## WHAT IS EXPECTED:
Among the entries that follow, some lines contain the word "knee". Show all of them.

## AVAILABLE RECORDS:

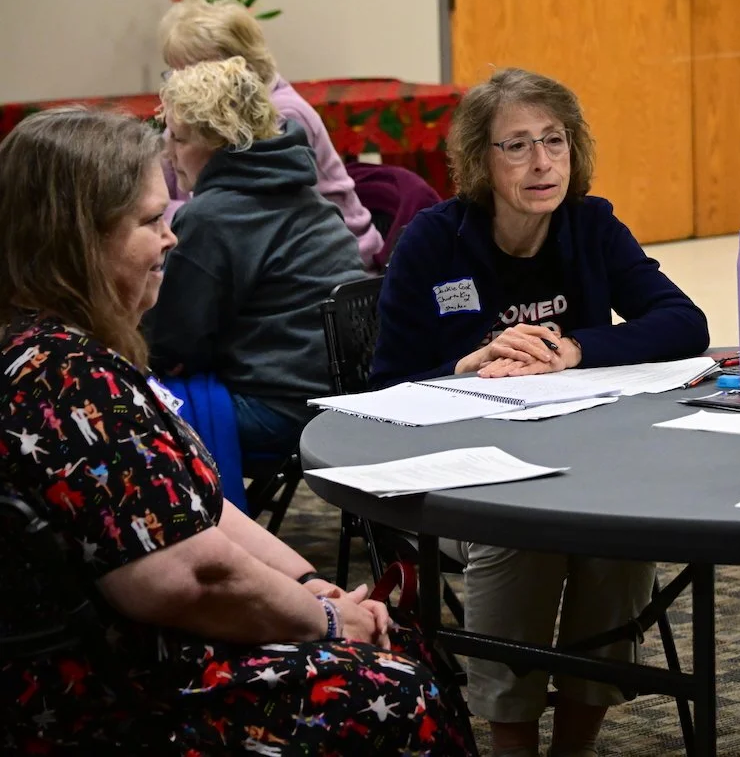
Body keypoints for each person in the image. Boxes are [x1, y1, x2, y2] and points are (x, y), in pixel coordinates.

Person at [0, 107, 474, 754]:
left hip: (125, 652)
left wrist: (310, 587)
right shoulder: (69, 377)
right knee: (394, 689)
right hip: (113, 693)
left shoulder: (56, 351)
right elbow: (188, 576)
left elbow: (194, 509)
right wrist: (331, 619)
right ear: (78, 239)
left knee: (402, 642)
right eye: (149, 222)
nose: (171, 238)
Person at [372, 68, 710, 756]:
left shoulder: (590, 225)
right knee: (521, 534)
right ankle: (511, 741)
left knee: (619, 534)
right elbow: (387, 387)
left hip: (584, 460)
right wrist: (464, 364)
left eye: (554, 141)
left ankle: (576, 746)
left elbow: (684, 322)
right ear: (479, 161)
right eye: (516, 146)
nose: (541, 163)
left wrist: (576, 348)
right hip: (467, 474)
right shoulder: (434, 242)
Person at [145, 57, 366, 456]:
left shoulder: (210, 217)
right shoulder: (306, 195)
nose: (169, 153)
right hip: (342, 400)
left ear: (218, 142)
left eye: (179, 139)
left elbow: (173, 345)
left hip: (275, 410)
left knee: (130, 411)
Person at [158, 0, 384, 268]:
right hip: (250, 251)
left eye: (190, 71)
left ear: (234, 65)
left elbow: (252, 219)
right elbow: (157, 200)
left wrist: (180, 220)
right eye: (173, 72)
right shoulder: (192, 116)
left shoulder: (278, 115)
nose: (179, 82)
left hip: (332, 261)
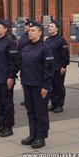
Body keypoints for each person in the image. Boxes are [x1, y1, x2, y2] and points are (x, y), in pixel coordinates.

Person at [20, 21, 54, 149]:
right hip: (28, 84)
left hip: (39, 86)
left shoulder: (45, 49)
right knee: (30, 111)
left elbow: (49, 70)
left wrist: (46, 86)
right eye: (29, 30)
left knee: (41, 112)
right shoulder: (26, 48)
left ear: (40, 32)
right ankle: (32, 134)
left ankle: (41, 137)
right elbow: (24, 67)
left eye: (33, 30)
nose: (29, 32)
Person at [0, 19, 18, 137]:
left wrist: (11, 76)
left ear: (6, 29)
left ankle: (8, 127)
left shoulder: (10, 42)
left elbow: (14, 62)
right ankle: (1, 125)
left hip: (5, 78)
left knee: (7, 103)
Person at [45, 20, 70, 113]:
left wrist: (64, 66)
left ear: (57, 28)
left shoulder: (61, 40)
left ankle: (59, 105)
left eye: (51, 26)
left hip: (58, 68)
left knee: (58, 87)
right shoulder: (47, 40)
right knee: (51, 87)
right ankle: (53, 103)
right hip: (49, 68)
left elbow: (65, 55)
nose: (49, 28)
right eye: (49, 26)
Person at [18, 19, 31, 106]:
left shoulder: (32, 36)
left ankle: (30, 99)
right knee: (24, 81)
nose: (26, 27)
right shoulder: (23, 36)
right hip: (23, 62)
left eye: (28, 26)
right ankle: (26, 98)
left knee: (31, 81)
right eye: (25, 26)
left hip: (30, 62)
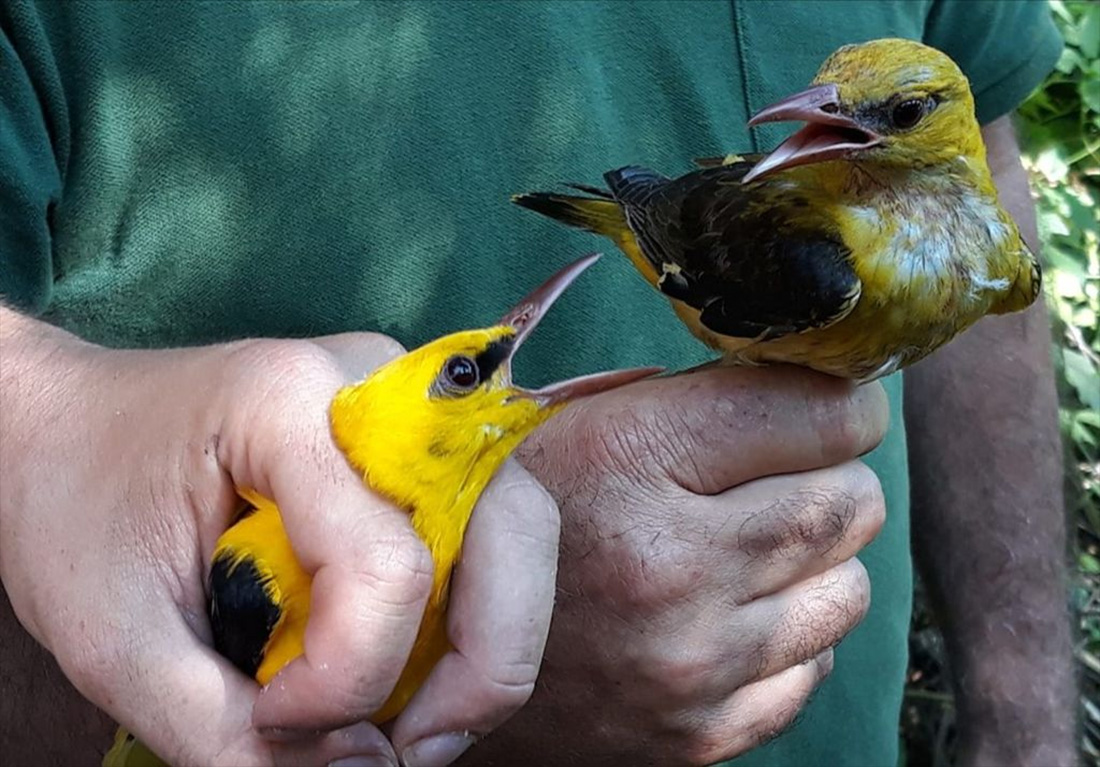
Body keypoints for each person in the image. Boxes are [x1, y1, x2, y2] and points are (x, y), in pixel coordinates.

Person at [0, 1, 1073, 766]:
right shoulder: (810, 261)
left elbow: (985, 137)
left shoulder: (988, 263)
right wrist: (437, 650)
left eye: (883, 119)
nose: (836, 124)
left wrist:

## SOLUTION TO THIS PROBLEM:
right knee: (394, 689)
left knee: (402, 642)
right knee: (521, 534)
left knee: (619, 534)
left knee: (130, 411)
right knee: (30, 111)
left knee: (41, 112)
left knee: (7, 103)
left knee: (58, 87)
right knee: (51, 87)
right knee: (24, 81)
left knee: (31, 81)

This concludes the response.